Duplicate the material line for line, from its first line through the line containing "قاب موفقیت اولین", with both ends included and nothing altered.

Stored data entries
━━━

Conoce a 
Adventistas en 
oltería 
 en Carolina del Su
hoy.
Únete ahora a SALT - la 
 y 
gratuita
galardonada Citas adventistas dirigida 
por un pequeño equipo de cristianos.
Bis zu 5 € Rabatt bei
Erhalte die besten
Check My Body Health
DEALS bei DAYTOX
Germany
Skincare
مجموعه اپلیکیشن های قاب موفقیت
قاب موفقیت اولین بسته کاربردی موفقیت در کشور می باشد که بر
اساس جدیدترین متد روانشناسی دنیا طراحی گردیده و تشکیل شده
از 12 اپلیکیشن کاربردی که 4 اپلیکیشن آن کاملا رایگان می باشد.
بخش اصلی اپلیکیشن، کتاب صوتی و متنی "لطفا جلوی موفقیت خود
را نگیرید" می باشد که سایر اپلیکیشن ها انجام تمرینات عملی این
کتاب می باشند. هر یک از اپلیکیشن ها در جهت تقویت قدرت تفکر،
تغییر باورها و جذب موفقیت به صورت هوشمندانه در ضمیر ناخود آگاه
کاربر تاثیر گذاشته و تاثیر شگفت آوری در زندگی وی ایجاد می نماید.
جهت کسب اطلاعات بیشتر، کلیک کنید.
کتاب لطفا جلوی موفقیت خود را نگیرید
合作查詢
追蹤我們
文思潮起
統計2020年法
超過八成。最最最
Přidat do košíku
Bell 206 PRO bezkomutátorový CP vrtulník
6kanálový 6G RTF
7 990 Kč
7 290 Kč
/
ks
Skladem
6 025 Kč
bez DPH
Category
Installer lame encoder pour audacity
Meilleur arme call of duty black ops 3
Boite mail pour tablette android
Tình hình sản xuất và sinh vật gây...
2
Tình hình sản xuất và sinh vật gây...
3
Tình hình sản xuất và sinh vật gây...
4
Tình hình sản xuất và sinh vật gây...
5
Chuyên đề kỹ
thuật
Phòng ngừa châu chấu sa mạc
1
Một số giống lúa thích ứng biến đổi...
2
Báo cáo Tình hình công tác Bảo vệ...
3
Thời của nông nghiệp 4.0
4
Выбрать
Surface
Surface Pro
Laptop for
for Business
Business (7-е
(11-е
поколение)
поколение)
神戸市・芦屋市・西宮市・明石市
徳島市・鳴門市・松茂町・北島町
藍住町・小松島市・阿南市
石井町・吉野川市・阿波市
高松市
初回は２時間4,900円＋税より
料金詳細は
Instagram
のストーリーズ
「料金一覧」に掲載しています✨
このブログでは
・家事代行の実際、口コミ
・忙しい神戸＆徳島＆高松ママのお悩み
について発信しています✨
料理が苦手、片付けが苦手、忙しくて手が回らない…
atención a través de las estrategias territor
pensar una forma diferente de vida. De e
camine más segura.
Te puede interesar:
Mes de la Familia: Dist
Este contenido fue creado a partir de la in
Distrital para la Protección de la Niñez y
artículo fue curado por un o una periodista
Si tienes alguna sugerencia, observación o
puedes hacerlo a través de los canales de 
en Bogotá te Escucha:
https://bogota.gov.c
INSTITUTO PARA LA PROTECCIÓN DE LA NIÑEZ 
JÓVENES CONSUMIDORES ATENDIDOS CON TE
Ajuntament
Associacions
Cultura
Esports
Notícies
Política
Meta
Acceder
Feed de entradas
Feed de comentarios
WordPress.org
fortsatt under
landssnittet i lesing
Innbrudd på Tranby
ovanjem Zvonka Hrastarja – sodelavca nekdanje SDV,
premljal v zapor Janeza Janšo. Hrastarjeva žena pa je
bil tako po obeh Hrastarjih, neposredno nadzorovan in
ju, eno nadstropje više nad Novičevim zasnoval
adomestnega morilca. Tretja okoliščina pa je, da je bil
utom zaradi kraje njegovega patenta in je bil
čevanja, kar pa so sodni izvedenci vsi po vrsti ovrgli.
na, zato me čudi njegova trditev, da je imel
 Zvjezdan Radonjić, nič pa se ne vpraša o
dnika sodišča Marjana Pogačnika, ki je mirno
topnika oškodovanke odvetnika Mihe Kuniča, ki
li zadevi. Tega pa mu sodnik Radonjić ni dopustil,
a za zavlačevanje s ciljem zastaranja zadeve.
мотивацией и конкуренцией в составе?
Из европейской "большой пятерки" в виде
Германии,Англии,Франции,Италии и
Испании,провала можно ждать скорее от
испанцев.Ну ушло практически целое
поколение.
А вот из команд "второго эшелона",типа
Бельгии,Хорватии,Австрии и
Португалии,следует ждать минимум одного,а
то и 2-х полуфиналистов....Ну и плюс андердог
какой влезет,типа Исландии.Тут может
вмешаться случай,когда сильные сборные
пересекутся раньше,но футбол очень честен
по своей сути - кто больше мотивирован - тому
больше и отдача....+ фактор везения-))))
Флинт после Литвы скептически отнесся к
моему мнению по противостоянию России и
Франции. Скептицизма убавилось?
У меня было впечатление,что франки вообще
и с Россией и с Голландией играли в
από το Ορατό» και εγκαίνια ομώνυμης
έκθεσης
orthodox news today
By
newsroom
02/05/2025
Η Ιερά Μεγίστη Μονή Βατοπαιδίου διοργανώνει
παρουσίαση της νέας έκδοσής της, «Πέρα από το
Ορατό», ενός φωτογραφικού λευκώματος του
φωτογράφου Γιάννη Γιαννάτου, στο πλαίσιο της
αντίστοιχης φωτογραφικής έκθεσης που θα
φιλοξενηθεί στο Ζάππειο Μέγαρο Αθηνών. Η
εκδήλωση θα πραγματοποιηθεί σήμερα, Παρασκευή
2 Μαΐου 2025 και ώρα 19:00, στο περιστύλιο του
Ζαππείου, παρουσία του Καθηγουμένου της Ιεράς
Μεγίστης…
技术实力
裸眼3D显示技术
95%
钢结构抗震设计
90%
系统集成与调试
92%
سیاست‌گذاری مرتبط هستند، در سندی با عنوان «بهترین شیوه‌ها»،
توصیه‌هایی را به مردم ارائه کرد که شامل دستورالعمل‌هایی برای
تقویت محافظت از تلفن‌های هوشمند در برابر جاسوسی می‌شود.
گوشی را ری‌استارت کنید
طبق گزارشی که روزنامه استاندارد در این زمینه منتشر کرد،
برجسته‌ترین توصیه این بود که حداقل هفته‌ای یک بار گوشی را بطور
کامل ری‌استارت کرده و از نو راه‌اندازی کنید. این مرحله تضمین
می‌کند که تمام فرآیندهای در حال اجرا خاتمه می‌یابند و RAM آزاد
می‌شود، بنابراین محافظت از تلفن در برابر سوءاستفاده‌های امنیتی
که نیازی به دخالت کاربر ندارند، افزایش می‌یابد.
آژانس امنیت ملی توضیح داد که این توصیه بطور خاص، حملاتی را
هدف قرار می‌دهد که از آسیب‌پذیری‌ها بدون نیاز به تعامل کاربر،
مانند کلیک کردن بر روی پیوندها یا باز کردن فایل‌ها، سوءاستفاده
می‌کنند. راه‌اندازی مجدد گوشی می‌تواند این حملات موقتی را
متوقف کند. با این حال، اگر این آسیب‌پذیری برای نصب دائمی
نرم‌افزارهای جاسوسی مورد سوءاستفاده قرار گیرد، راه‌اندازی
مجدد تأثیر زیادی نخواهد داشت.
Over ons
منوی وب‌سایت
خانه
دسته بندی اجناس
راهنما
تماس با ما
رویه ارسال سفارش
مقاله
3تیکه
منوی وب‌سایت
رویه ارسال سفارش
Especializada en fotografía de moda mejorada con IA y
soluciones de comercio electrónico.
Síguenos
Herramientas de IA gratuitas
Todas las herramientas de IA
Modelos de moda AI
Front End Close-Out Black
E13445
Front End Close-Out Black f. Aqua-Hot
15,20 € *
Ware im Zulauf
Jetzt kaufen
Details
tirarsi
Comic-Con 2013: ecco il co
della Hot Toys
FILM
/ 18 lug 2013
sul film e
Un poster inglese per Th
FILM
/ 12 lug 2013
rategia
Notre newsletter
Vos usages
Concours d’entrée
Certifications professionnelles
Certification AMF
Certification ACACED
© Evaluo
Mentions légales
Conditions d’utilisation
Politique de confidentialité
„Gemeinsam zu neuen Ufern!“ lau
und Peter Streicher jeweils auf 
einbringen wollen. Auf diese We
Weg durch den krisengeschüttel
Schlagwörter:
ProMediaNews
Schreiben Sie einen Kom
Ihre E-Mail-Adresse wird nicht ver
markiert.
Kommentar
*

━━━

» FINISHED TASK:
Conoce a 
Adventistas en 
oltería 
 en Carolina del Su
hoy.
Únete ahora a SALT - la 
 y 
gratuita
galardonada Citas adventistas dirigida 
por un pequeño equipo de cristianos.
Bis zu 5 € Rabatt bei
Erhalte die besten
Check My Body Health
DEALS bei DAYTOX
Germany
Skincare
مجموعه اپلیکیشن های قاب موفقیت
قاب موفقیت اولین بسته کاربردی موفقیت در کشور می باشد که بر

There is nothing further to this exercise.